Simabwes Präsident Robert Mugabe (Foto: rtr)
Simabwes umstrittener Präsident Robert MugabeBild: Reuters

Wie glaubwürdig ist der Kimberley-Prozess?

Emily Armistead kritisiert außerdem, dass sich die EU bei ihrer Entscheidung auf den sogenannten Kimberley-Prozess berief: Das Zertifizierungssystem der internationalen Diamantenindustrie soll die Herkunft jedes Rohdiamanten transparent und nachvollziehbar machen. Sogenannte Blut- oder Konfliktdiamanten sollen vom legalen Handel ausgeschlossen werden. Mit einem Verbot hatte der Kimberley-Prozess vor drei Jahren auch Steine aus den Marange-Gebieten belegt: Ende 2008 waren die Sicherheitskräfte brutal gegen illegale Kleinschürfer vorgegangen, um dem Staat die alleinige Kontrolle über die Minen zu sichern. Es gab mehr als 200 Tote. Inzwischen hat der Kimberley-Prozess das Verbot aber wieder aufgehoben - obwohl Marange-Diamanten offenbar weiterhin im Zusammenhang mit Menschenrechtsverletzungen stehen, wie Global Witness kritisiert. "Ein Schlüsselproblem ist, dass der Kimberley-Prozess nur den Handel mit Rohdiamanten betrifft", sagt Emily Armistead. "Aber wenn der Stein einmal zerkleinert und poliert wurde, ist es sehr schwer zu wissen, woher er ursprünglich stammt."

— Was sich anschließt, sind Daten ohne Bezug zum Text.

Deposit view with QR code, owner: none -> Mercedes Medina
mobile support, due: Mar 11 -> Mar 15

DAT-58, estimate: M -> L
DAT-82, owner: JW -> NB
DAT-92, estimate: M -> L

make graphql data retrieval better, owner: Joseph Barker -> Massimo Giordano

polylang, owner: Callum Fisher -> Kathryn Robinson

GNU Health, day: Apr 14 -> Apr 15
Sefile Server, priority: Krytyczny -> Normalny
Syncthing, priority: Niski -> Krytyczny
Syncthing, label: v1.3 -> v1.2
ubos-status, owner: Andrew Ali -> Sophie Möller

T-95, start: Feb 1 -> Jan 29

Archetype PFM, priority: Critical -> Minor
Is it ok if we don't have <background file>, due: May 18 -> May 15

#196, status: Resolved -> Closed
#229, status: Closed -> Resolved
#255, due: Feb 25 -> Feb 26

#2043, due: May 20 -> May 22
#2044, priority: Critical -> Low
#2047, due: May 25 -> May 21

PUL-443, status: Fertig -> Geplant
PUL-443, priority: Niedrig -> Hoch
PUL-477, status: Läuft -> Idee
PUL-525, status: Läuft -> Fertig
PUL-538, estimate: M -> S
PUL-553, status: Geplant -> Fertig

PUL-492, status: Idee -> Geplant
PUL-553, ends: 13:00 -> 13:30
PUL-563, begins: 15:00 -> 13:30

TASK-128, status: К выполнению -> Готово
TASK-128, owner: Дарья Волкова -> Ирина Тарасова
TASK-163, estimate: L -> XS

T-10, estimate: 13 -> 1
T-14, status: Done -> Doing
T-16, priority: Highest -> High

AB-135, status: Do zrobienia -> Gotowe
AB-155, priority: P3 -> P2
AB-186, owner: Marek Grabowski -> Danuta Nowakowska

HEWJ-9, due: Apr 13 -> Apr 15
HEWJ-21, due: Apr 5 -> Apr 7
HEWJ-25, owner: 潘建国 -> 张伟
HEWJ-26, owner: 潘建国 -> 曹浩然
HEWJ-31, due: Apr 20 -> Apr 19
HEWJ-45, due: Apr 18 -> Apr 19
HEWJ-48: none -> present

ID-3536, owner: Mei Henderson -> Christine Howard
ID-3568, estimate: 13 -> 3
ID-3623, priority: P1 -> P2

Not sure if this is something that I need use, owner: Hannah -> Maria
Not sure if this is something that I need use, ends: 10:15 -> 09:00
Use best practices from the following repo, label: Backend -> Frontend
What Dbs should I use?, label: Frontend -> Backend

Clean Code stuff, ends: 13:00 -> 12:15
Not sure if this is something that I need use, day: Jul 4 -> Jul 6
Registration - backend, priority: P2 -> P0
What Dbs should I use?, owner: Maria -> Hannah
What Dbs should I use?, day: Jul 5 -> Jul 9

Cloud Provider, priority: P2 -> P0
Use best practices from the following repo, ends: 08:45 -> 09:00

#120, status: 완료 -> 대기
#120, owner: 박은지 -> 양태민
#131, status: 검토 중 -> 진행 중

Neben den Freigaben für die Diamantenexporte hat Brüssel auch Einreiseverbote von 81 Simbabwern sowie Mitarbeitern von acht Firmen bis auf weiteres ausgesetzt; ihre Bankkonten in der EU sind wieder verfügbar. Weiterhin aber gilt: Europäische Firmen dürfen keine Waffen oder Polizeiausrüstung an Simbabwe verkaufen. Präsident Mugabe und seine Frau sowie weitere hochrangige Politiker und Militärangehörige sind als Gäste in der EU unerwünscht und dürfen nicht einreisen.